Supplementary Table S2
The elemental composition obtained by fitting each EDX spectrum identified in Fig. S8. We have excluded C and O from the calculation as they are mainly from the carbon tape used for mounting and electrical grounding, as well as adventitious contamination. We normalized the sum of the remaining elements to a total of 100%. It should be noted that the extracted elemental ratios are inadequate to establish the precise stoichiometry of the phases, since the effective interaction depth of the electron beam extends from tens of nanometers to several micrometers, thereby encompassing signals from multiple particles. Nevertheless, spectra 3 and 6 exhibit relatively high iodine and nitrogen contents, consistent with their assignment to DMAI present on the smaller surface domains. Data obtained by Elita Tmava and Shiling Dong. 

Supplementary Fig. S9 
PXRD pattern of dark brown intermediate product (solid circles) with Pawley refinement to BiSI (red line); Rwp = 42.0746, GoF = 4.7876. The poor fitting confirms that the dark brown product is not BiSI. Data obtained by Elita Tmava and Eilidh Quinn. 

Supplementary Fig. S10 
Infrared spectrum of the orange precipitate showing no distinct functional group features. Data obtained by Elita Tmava and Eilidh Quinn. 

Supplementary Fig. S11
a, SEM image of the thin film prepared. Data obtained by Shiling Dong. 
b, close-up to show the two different sized microstructures in greater detail.

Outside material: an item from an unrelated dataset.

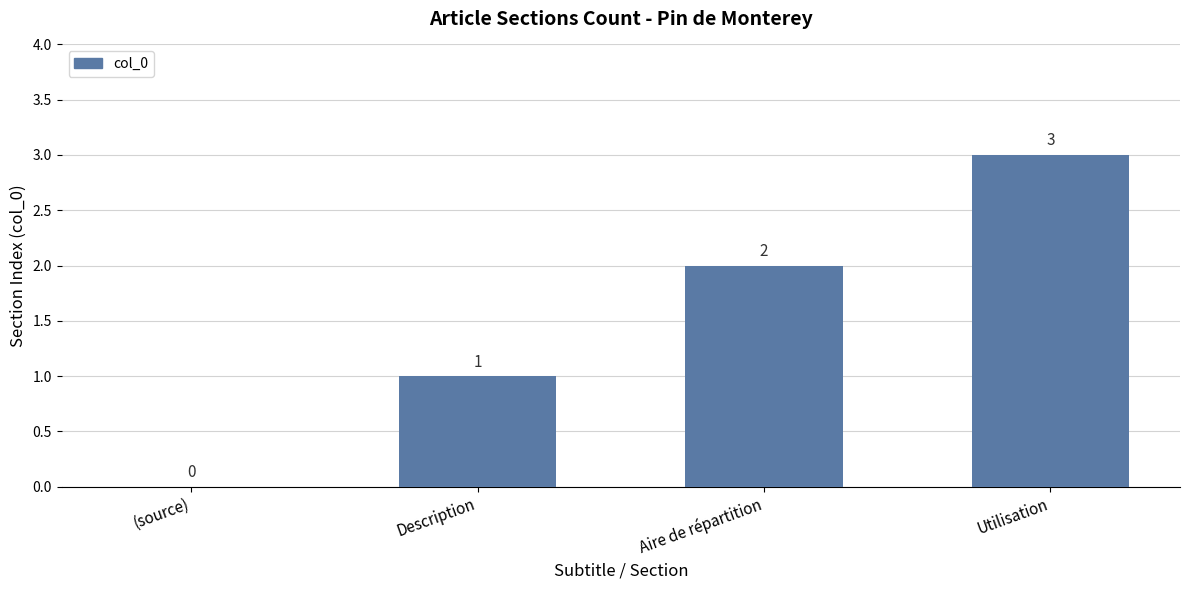

How many values are between 1 and 3?

3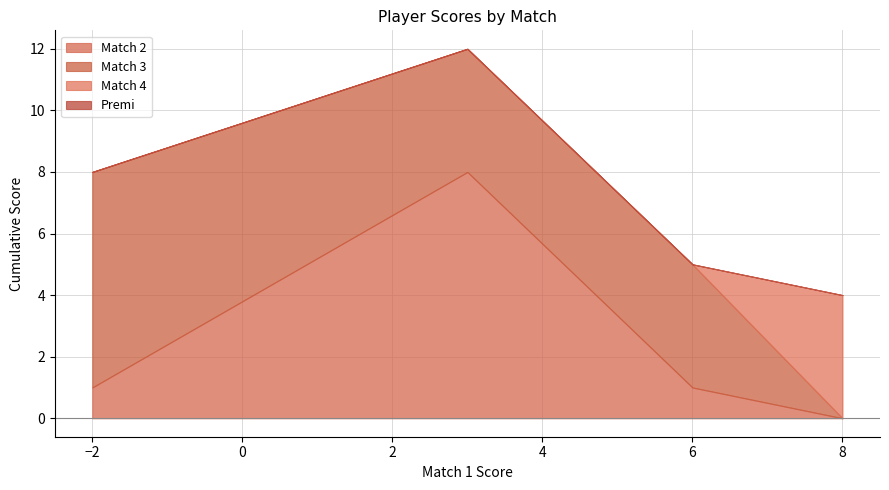

True or false: Match 2 and Premi intersect in this chart.

False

Data obtained by Shiling Dong. 
c, SEM image of the part of the thin film sample that underwent EDX measurements, with the regions spectra were taken from indicated. Data obtained by Shiling Dong. 

Supplementary Table S3 
Elemental composition for each spectrum identified in Figure S11. Spectrum 1, which is located on the micron-sized crystal, has a Bi:S ratio of 1:1.2, which is close to that of Bi2S3, albeit with I-based species included (see comment in Supplementary Note 2). Spectrum 2 and 3 are from the smaller-sized microfeatures and have no S present. In all cases, Cl was not observed in the film. Data obtained by Elita Tmava and Shiling Dong. 

Supplementary Fig. S12
EDX elemental analysis results and typical fitted EDX spectra of (a) Bi2S3 and (b) BiCl3. Carbon and oxygen elements are involved in the fitting of the spectra, but excluded from the elemental analysis because they mainly come from the carbon tape and adventitious contaminants. Data obtained by Shiling Dong.